When you’re young, downtown is where your life unfolds. It starts at 12 with the comic book shop, moves on to the record store and skateboarding, which is followed by clothes at the mall and finally literature at the bookstore, which is read and conversed over at the coffee house.
After college, there was my first job right there on the square, which lasted until I was 29, for a full 17 years in which downtown was the place to be.
It’s a place I can no longer bear to visit. I speak, of course, of downtown Santa Rosa.
Today my hometown downtown is so negatively charged, if I must go there I do it as quickly as possible. That means no window shopping—how little there is in the world that one wants, said the medieval mystic—and no leisurely hours spent in the cafe, where the music is dreary and everyone’s on a device. As for sitting on a bench to have some ice cream or smoke my pipe while people-watching, I find that if I gaze at the soulless drones for more than a few minutes, I fear I might actually be one of them.
Healdsburg, you don’t know how good you’ve got it.
After 20 years in Los Angeles and New York, last year I returned to a Sonoma County much changed—perhaps no place more so than downtown Healdsburg. Having worked primarily in what’s grotesquely referred to as the “luxury lifestyle” space, I could appreciate the gentrification, even if I’ve learned that conspicuous consumption not only does not answer the big questions of life; it prevents you from even asking them.
In addition to gentrification over the past two decades, while strolling the square I couldn’t help but notice that you now also have diversity, which is the opposite of gentrification. As you know, you’re now a highly concentrated microcosmic fiefdom of the United States, with affluent Anglo newcomers from the Bay Area and Silicon Valley sharing a community with poor Hispanic newcomers from Latin America. Both have come in search of a better life in Healdsburg, “better life” obviously being a relative term.

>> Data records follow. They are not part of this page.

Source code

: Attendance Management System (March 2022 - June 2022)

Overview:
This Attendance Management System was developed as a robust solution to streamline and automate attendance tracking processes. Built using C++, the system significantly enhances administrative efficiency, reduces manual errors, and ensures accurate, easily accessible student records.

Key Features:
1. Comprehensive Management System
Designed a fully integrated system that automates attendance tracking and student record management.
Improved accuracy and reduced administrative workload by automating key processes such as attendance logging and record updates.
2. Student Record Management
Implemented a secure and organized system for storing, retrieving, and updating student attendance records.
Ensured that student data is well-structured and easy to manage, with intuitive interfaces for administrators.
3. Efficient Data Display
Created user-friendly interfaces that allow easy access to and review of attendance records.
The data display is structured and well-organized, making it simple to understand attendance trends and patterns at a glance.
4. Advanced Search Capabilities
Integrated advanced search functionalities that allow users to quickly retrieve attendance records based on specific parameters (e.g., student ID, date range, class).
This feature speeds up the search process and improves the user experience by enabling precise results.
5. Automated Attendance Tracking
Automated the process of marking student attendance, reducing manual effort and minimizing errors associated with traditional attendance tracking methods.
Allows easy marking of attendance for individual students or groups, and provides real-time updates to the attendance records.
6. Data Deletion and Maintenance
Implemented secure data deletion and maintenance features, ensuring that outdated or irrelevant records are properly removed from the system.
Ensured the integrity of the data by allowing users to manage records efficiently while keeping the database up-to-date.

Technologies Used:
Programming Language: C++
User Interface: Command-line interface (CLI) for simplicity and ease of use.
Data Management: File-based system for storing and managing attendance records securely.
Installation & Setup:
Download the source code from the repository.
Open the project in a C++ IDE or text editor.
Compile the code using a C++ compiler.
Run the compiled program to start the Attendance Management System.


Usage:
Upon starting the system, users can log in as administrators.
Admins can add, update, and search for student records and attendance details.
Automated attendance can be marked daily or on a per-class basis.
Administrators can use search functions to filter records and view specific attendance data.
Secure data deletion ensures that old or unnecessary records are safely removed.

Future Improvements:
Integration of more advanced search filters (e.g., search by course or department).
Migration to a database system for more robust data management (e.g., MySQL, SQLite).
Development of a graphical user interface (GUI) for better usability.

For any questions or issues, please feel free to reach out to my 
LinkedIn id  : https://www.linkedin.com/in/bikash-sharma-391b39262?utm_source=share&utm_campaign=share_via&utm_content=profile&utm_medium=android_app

With recession looming on the horizon, not to mention demographic mathematics, I say enjoy gentrification while you can. At least you’re not Santa Rosa, and for those who are priced out, there’s always Windsor.
The deservedly privileged should be able to peacefully enjoy a town square where on a weekday afternoon I beheld the shocking sight of people quietly sitting on park benches and reading books. Riffraff was limited to just one or two “wanderers in the outer darkness,” and the number of passing cars revving their purposefully loud exhaust systems was minimal. The shops are charming, there’s wine and jazz and antiques—all in all a paradise of the haute bourgeoisie in the twilight of the empire. I might just have to move here.